Nous pouvons considérer Montesquieu, J. Locke et I. Kant comme trois grands penseurs libéraux qui ont forgé le courant et qui lui ont insufflé ses terminologies modernes, toujours utilisées en pensée politique à l’heure actuelle. Cette continuité apparait clairement chez John Rawls[7] — considéré comme l’un des plus grands penseurs libéraux contemporain. La théorie de Rawls se fonde sur deux principes : un droit étendu à la liberté et une justification conditionnelle des inégalités socio-économiques (principe de différence et principe d’égalité des chances)[8]. Le premier principe, celui de la liberté, est supérieur aux autres : « la liberté ne peut être limitée qu’au nom de la liberté. »[9] Ce qui n’est pas sans rappeler la défense absolue de la liberté par Montesquieu[10].

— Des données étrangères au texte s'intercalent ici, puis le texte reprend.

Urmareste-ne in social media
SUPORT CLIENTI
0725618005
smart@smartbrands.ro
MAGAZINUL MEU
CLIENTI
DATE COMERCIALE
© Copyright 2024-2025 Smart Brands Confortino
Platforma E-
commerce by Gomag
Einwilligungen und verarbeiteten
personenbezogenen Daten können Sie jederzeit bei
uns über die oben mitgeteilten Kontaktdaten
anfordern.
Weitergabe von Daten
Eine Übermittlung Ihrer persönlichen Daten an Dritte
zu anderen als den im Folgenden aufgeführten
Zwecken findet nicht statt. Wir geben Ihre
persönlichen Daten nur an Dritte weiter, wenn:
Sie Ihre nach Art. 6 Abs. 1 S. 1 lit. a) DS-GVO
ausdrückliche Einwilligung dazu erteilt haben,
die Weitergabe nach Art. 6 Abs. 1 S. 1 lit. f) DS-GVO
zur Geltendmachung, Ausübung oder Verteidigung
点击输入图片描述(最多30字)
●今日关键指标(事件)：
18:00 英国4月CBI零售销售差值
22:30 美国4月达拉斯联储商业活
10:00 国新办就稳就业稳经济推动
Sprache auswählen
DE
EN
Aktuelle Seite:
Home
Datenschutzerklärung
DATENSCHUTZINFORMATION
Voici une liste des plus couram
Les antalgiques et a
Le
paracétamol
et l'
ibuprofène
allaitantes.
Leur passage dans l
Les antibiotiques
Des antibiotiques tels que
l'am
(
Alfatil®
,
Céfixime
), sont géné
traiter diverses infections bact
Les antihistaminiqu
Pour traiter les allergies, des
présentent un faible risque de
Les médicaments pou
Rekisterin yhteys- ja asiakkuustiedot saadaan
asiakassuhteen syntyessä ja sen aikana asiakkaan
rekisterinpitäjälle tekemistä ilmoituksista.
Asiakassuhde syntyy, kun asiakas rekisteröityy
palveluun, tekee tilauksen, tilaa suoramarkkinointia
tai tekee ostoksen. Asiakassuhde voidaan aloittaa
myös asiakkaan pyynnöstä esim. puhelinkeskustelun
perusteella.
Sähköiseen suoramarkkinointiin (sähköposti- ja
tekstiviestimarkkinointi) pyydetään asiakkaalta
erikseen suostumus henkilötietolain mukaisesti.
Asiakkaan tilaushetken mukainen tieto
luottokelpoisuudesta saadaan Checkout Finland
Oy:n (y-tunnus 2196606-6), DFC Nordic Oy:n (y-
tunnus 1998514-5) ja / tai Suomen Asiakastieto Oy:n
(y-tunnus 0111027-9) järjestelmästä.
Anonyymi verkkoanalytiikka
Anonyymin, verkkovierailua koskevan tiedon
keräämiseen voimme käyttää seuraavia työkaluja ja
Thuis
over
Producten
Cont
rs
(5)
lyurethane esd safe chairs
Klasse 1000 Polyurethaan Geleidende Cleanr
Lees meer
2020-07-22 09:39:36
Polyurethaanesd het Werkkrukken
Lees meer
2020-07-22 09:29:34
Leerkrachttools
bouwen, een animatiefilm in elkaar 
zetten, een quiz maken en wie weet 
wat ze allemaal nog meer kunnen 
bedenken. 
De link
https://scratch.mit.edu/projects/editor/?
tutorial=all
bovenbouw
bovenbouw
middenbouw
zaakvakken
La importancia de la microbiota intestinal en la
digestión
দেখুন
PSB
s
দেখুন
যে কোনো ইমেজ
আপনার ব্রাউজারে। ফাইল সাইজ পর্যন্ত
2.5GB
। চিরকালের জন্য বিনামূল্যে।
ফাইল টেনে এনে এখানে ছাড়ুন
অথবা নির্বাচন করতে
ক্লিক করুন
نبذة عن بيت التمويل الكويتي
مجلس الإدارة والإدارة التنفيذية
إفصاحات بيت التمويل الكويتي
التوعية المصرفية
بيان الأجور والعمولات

Kant peut être considéré comme un libéral de par sa conception du « moi » : l’individu n’est libre que s’il est capable de se distancer de ses caractéristiques sociales et de juger par sa raison. C’est cette même conception que nous retrouvons chez Rawls. Ce dernier voit le « moi » comme étant « premier par rapport à ce qu’il défend »[11], ce qui se traduit conceptuellement par le voile d’ignorance. Voile que les individus ont dans une position originaire, qui précède toute forme de société et dans laquelle les individus doivent faire un choix de société future sans rien connaître de leur identité.
D’autre part, Jean Jacques Rousseau peut être considéré comme un des auteurs clefs du républicanisme, notamment par son ouvrage Du Contrat Social, qui, à l’instar des écrits libéraux de l’époque, est toujours utilisé dans ses acceptions originelles.
Le penseur genevois part de l’idée que l’Homme est Bon par nature, et que la société va transformer son amour pour soi (comparable à la volonté de conservation chez Hobbes) en un amour-propre, égoïste. Dès lors, seul un pacte — le fameux contrat social — passé entre les individus va permettre de sortir de cet égoïsme et préservera le « vivre ensemble ». Ce contrat est basé sur une certaine vision du bien partagée par tous. Cette idée se retrouve dans la pensée politique communautarienne où l’État doit ouvertement défendre les conceptions du bien propre à la communauté qui le constitue : c’est « la politique du bien commun »[12]. Ainsi, contrairement aux libéraux, l’État prôné par le Républicanisme n’est pas neutre et doit prôner des « horizons de sens légitimes »[13].
Pourtant, même à travers cette distinction qui parait claire, l’héritage des Lumières se brouille parfois
Conclusion
Certains concepts fondateurs du courant des Lumières sont donc aujourd’hui d’avantage des concepts à valeur historique que réellement scientifique ; mais les conceptions fondatrices libérales et républicaines continuent toujours d’exister dans la pensée politique contemporaine. Pourtant, même à travers cette distinction qui parait claire, l’héritage des Lumières se brouille parfois. La précision de la théorie rawlsienne dans Libéralisme politique[14] illustre bien ce phénomène : libéralisme et républicanisme semblent se confondre puisque Rawls semble parler — mais sans le nommer ainsi — d’un bien commun qu’il faudrait promouvoir : la démocratie. Toute la portée universaliste de Rawls s’estompe et avec elle l’héritage libéral des Lumières devient flou.